Carrie Rich, CEO and founder of The Global Good Fund, a nonprofit that invests donations from the public into entrepreneurs and companies in the U.S. and developing countries, has raised millions in donations, said her organization wouldn't exist without Johnston, who used his extensive connections to gather money to support entrepreneurs from around the world.

"He was an incredible inspiration," Rich said. "If he could get up every day and get where he needed to be and have a positive attitude about it, [then] I had nothing to complain about."

Johnston was the chair of Rich's advisory board at The Global Good Fund before there was even a board of directors. He was a coach, a fiduciary who cared about more than the numbers, and a man who wanted to help others even as he worked through his own health problems, Rich said.

Johnston had shown no signs of slowing down. In December, he was announced as one of the managing directors for Inova’s Strategic Investment Initiative and its new $150 million venture capital arm to expand the system's reach into health innovation while earning financial returns. At the same time, officials unveiled the Inova Personalized Health Accelerator to help grow emerging health technology companies.
Todd Stottlemyer, CEO of the Inova Center for Personalized Health, credited Johnston with building the Inova Strategic Investment Initiative. “When it came to the companies we were working with or thinking about making an investment, Hooks had this incredible presence and gravitas because of his experience, success, wisdom, and all around good-natured personality. He’s the person who got us going.”

In that time, Stottlemyer said he and Johnston would trade friendly barbs over baseball — Stottlemyer was a New York Yankees fan and Johnston loved the Boston Red Sox.
But despite lengthy work weeks and a grueling schedule, Johnston never lost sight of his family. Rich said there were events Johnston would decline to attend so he could be there for his family. He also never lost his sense of humor, Betsy said.

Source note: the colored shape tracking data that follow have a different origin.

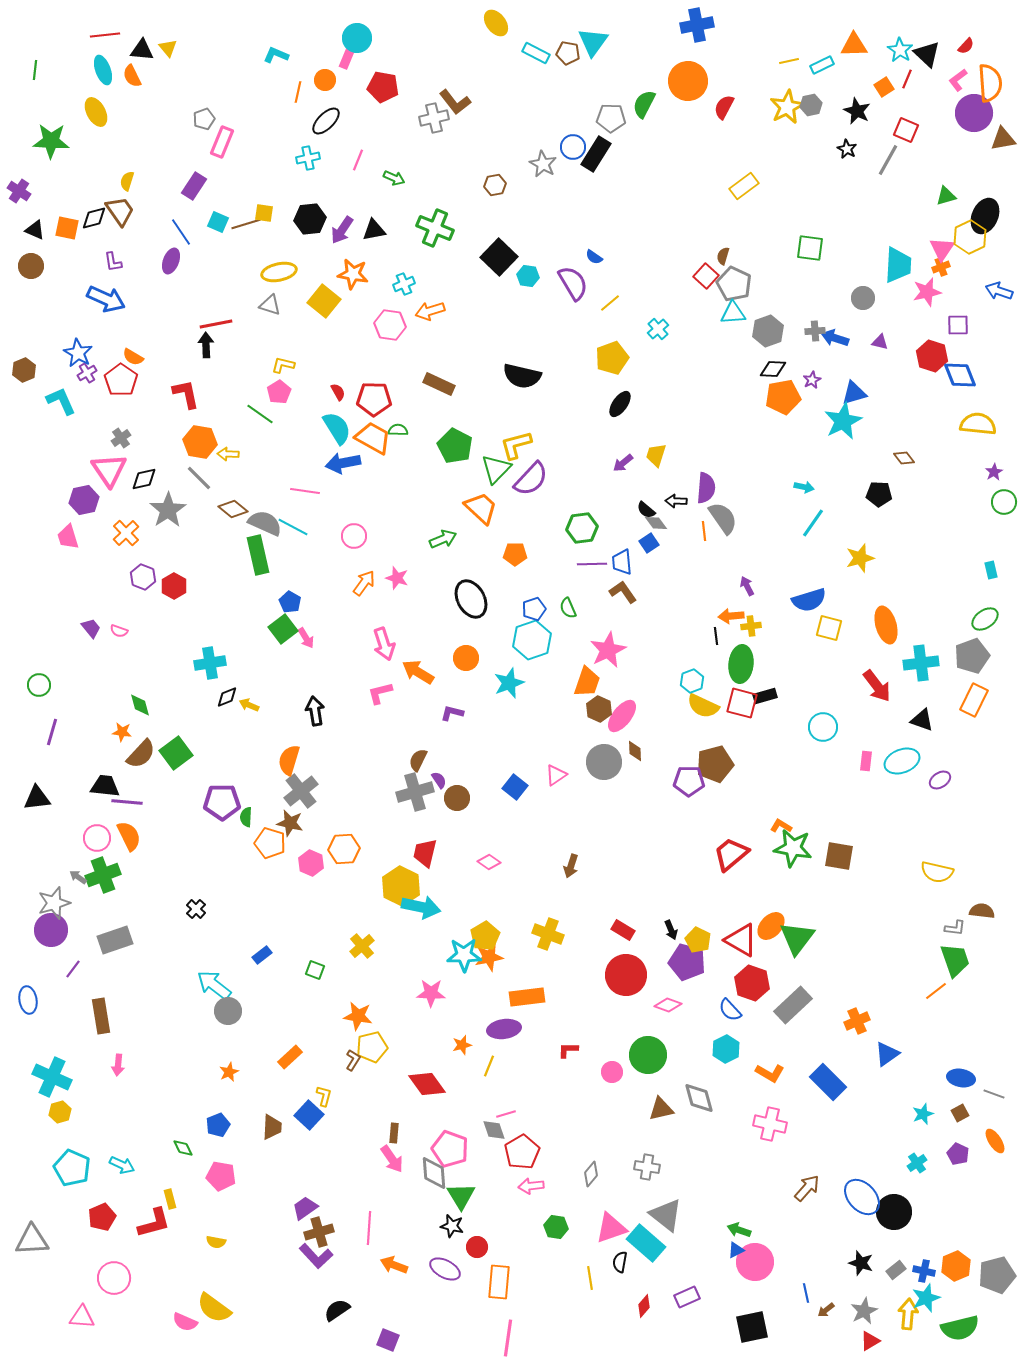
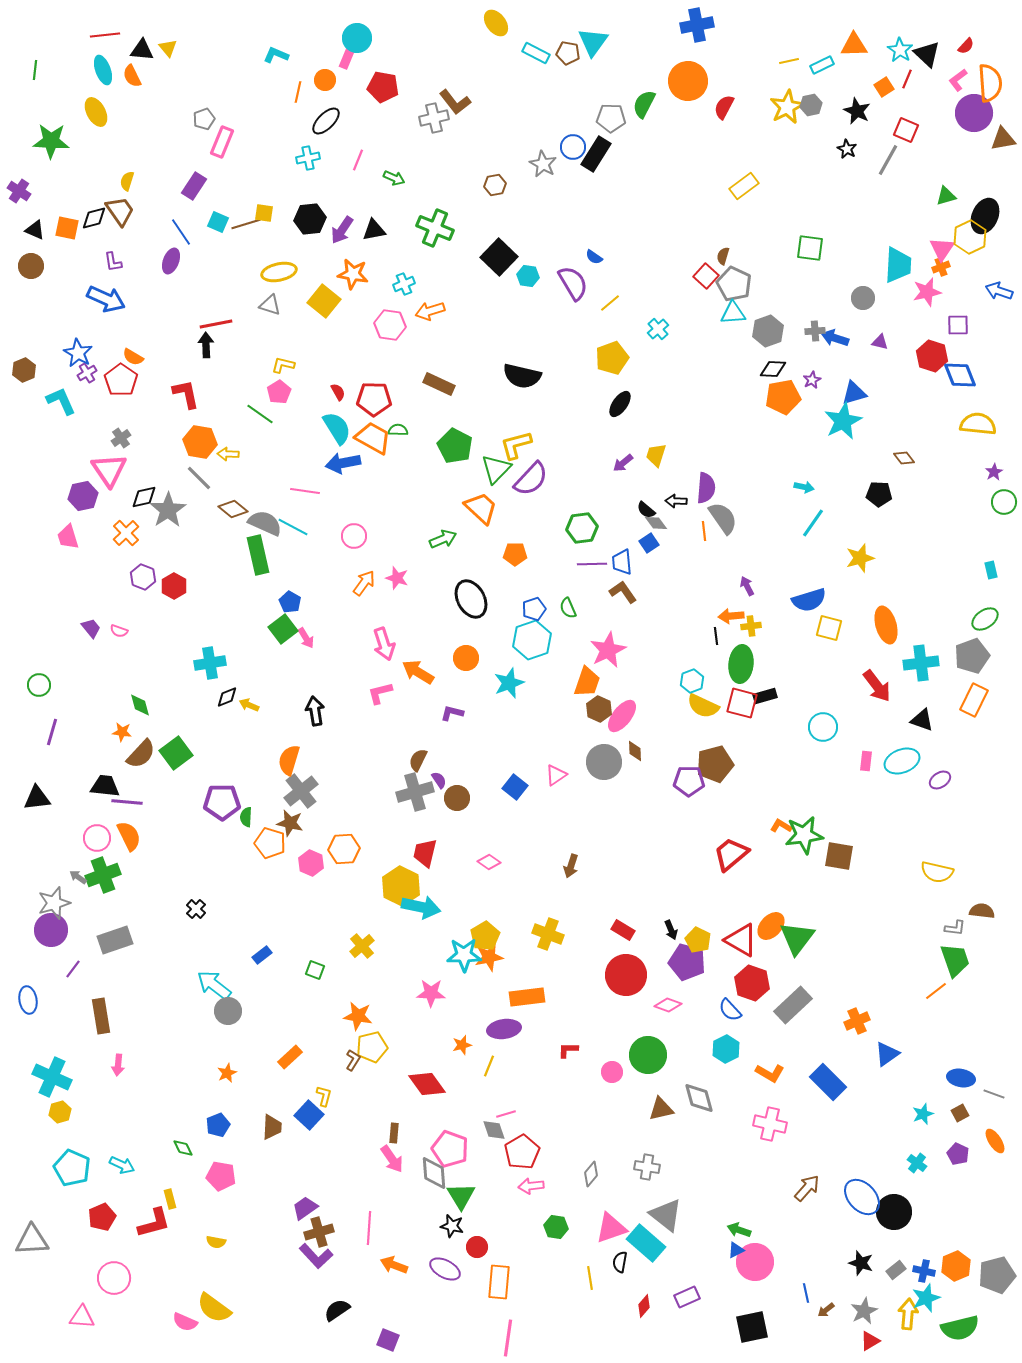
black diamond at (144, 479): moved 18 px down
purple hexagon at (84, 500): moved 1 px left, 4 px up
green star at (793, 848): moved 11 px right, 13 px up; rotated 18 degrees counterclockwise
orange star at (229, 1072): moved 2 px left, 1 px down
cyan cross at (917, 1163): rotated 18 degrees counterclockwise
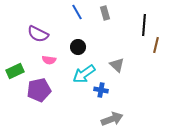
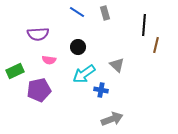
blue line: rotated 28 degrees counterclockwise
purple semicircle: rotated 30 degrees counterclockwise
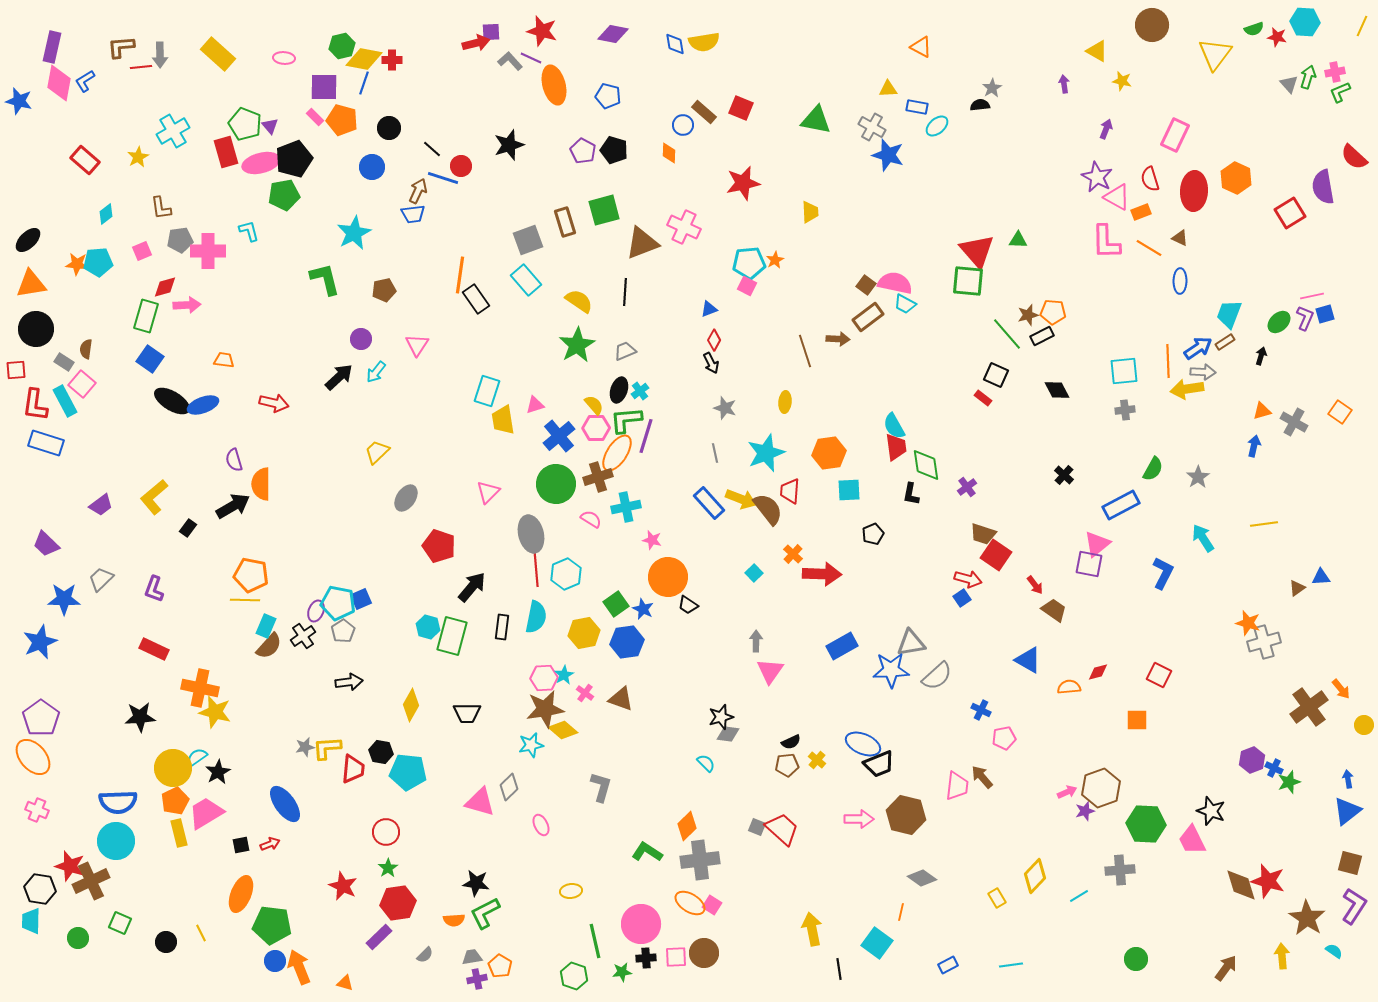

"He could make the funniest quick-witted comments. We used to laugh so hard together," Betsy said. “If he saw or heard something really funny he would laugh till his eyes watered. It made you laugh even harder. I will really miss those moments."
And while he couldn't play tennis or throw a football with his children, Mary, Allie Hooks IV and David, he helped with their homework and worked with them to research potential career or colleges, Betsy said. His children looked to him for advice on everything from college essays to career decisions. The entire family had plans to gather over the weekend, as his daughter was shopping for a wedding dress for her upcoming wedding, and they decided to get together even though Johnston was not feeling well.

"No matter how busy he was at work he would always fulfill those needs for the kids," Betsy said. “We were so lucky. The truth was we had a fantastic weekend and all the kids were here."